Roger began singing as a kindergartner in Ithaca, sang in the Episcopal Boys Choir, Boynton Jr. High Chorus, then, as a tenor, in his high school glee club. He was president of the Cornell Men’s Glee Club, and sang in church choirs in Ithaca, Virginia, Maryland and Martha’s Vineyard. He was a member of the semiprofessional Paul Hill Chorale in Washington, D.C., singing over 100 concerts in the Kennedy Center Concert Hall, including at its opening in 1971. On the Vineyard he had sung with the Island Community Chorus and the Jim Thomas Slavesongs Choir. He also played tenor sax and bassoon.

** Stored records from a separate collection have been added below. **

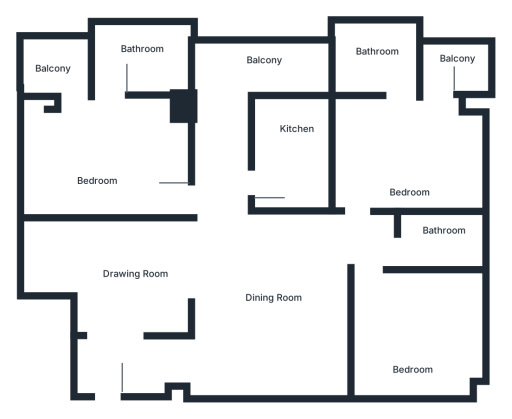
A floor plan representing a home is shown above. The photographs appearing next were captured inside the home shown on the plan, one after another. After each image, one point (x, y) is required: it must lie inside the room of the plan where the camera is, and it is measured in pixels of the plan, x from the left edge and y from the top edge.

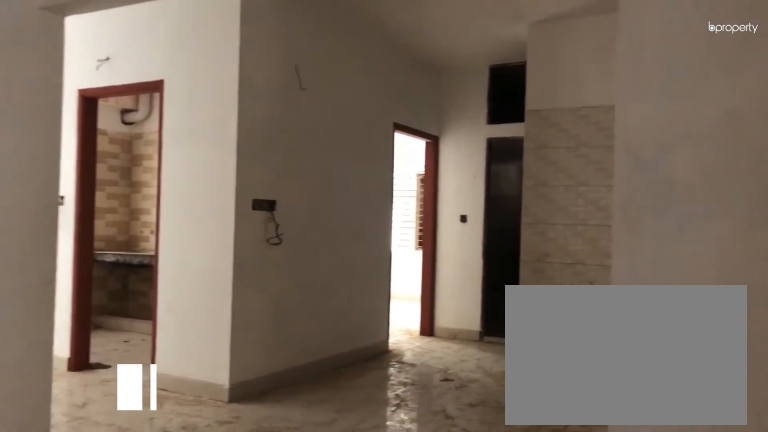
(145, 270)
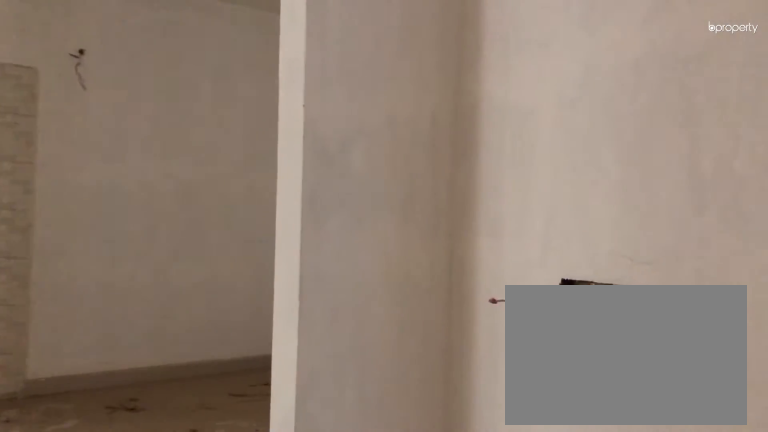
(145, 270)
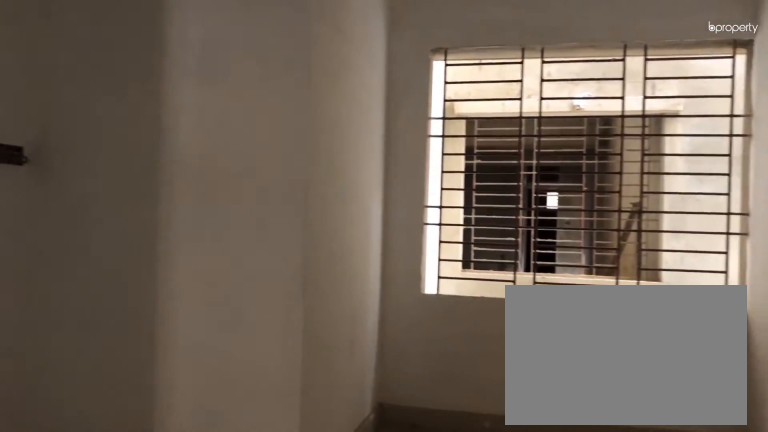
(145, 270)
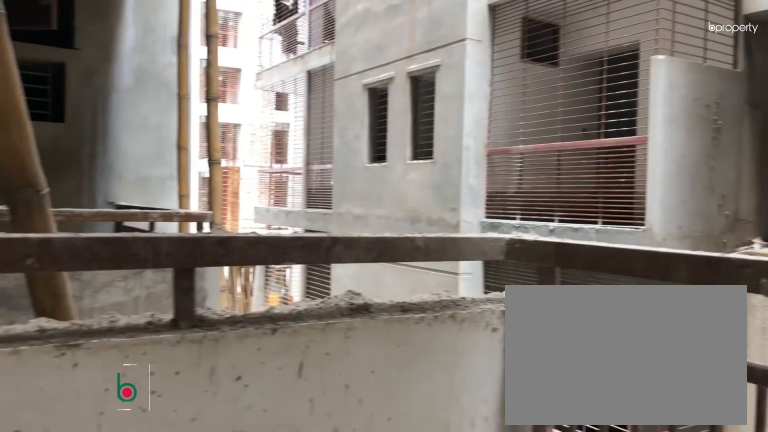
(56, 70)
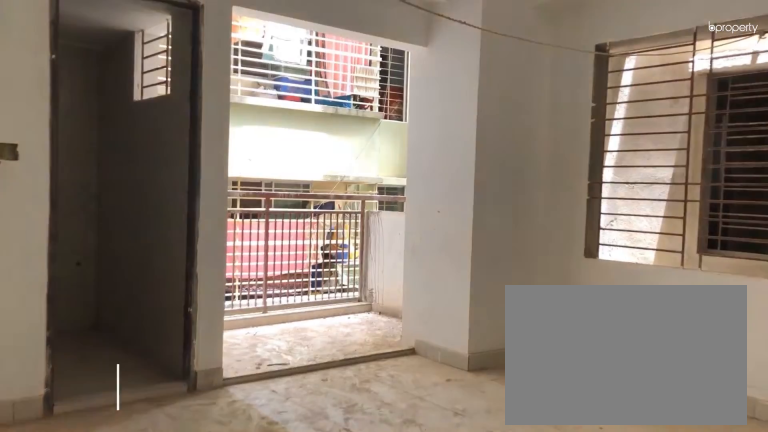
(401, 163)
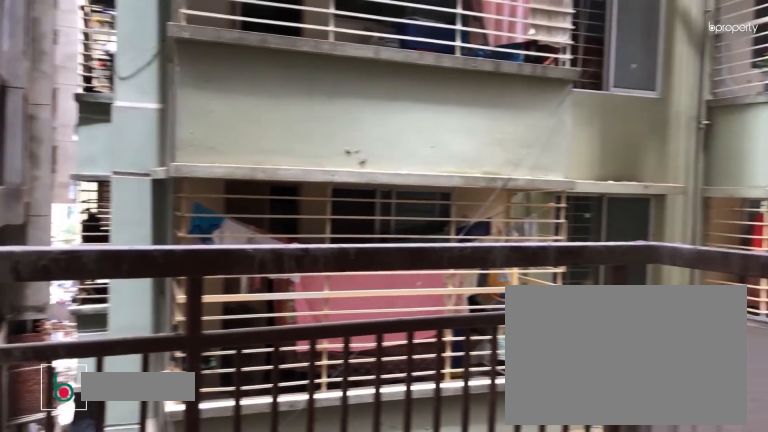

In 1998, after moving permanently to the Vineyard, he became secretary of the Sengekontacket community where he and Jane had lived since 1990.

He was a member of Unitarian Churches in Ithaca, Virginia and Maryland, was a friend of the of Martha’s Vineyard Unitarian Universalist Society, and sang in several UU choirs. His recent work with the UUSMV included working for peace.

He was predeceased in 2016 by Jane, his wife of 65 who inspired him in his writing and peace efforts; and by their daughter, Peggy in 2010. He is survived by their son, David; daughter Cyndy; his brother Larry; one grandson and numerous cousins, nephews and nieces.

A funeral service will be held at a later date.

Donations can be made to Hospice of Martha’s Vineyard, P.O. Box 1478, Vineyard Haven, MA 02557 or to Elder Services of Cape Cod and the Islands, 68 Route 134, S. Dennis, MA 02660.